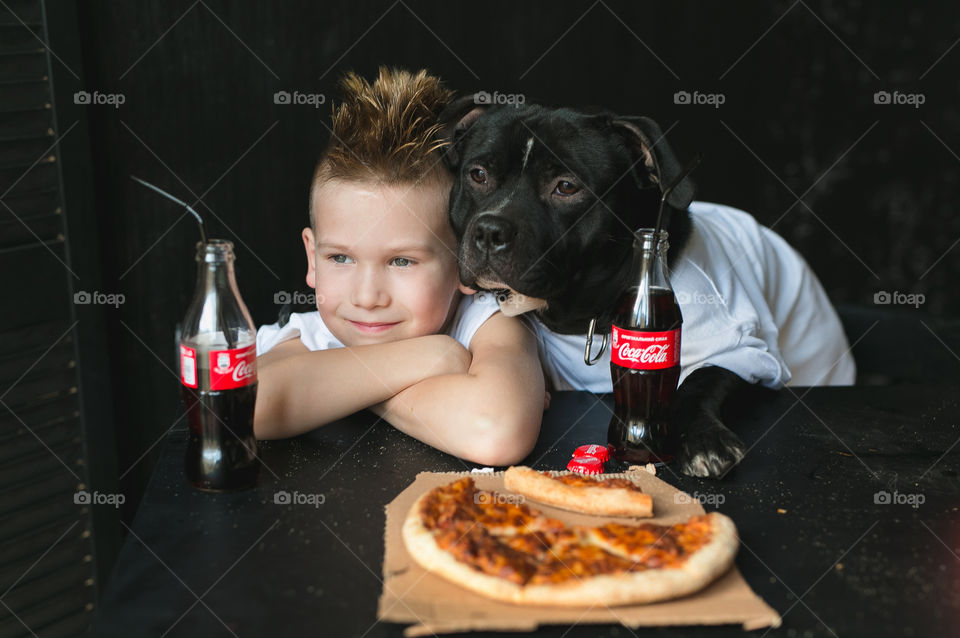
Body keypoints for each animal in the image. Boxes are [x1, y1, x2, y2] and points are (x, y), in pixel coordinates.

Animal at [438, 99, 792, 480]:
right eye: (478, 175)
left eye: (566, 187)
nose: (490, 230)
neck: (590, 314)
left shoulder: (745, 352)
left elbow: (701, 380)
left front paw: (705, 441)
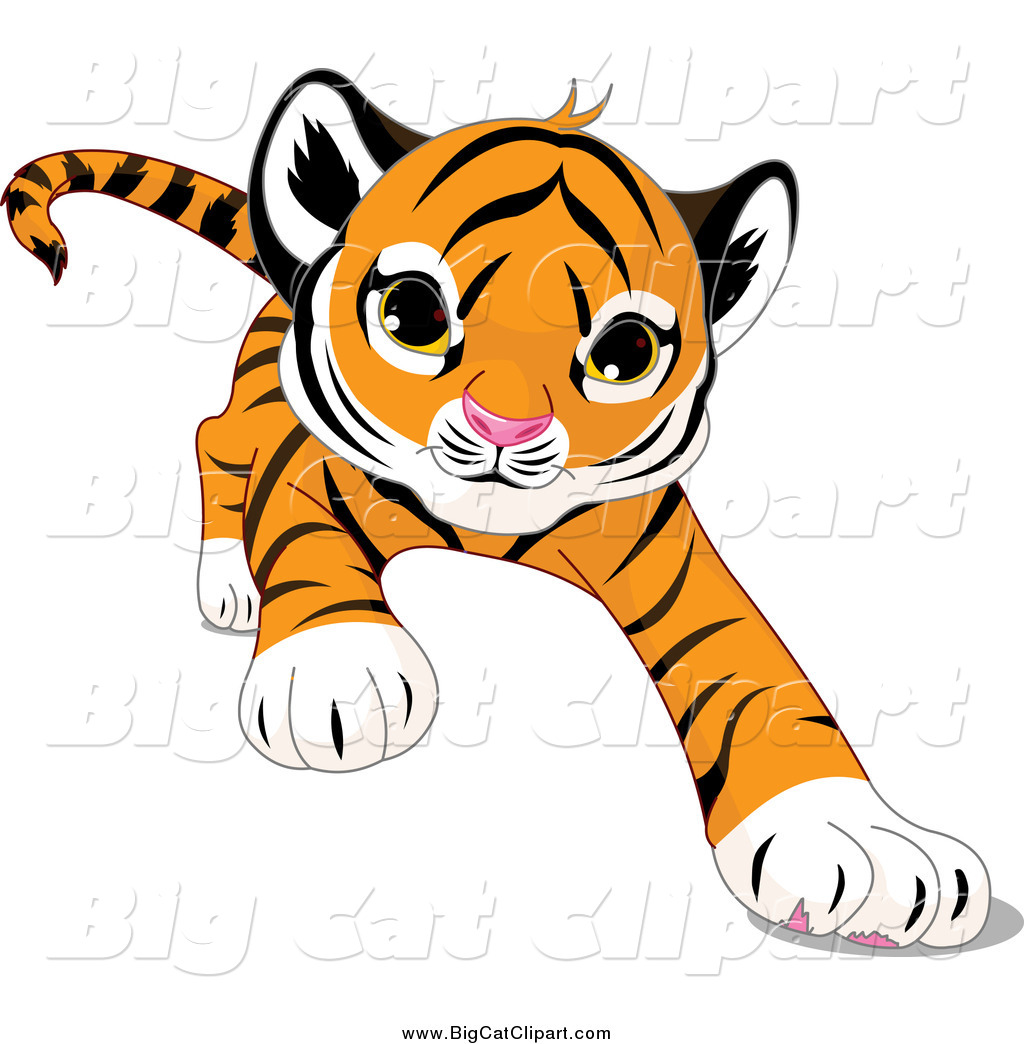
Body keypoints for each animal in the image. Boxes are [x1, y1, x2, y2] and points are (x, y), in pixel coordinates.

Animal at [6, 68, 990, 951]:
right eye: (413, 314)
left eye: (625, 352)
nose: (505, 426)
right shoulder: (306, 470)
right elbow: (307, 551)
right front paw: (337, 672)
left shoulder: (672, 555)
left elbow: (762, 679)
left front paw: (860, 842)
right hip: (254, 405)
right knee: (213, 437)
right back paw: (230, 586)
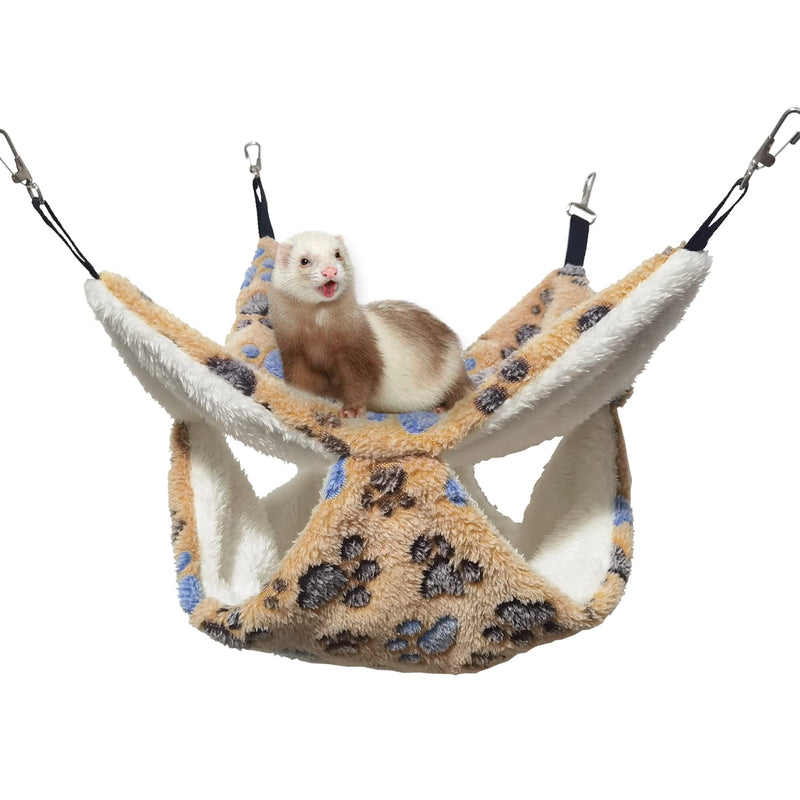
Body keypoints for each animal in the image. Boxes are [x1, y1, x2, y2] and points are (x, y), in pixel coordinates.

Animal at [269, 231, 472, 417]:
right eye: (304, 260)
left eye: (337, 253)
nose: (330, 270)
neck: (318, 339)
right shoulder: (294, 354)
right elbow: (302, 383)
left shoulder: (358, 352)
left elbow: (359, 383)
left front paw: (352, 410)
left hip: (451, 372)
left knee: (460, 392)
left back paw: (442, 406)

....................

• Problem to work on
Filter the records down to the lines containing the word "right", and copy those.

• Written solution
right eye: (478, 175)
right eye: (413, 314)
right shoulder: (306, 470)
right elbow: (307, 551)
right front paw: (337, 672)
right hip: (254, 405)
right knee: (213, 437)
right back paw: (230, 586)
right eye: (304, 260)
right shoulder: (294, 354)
right elbow: (302, 383)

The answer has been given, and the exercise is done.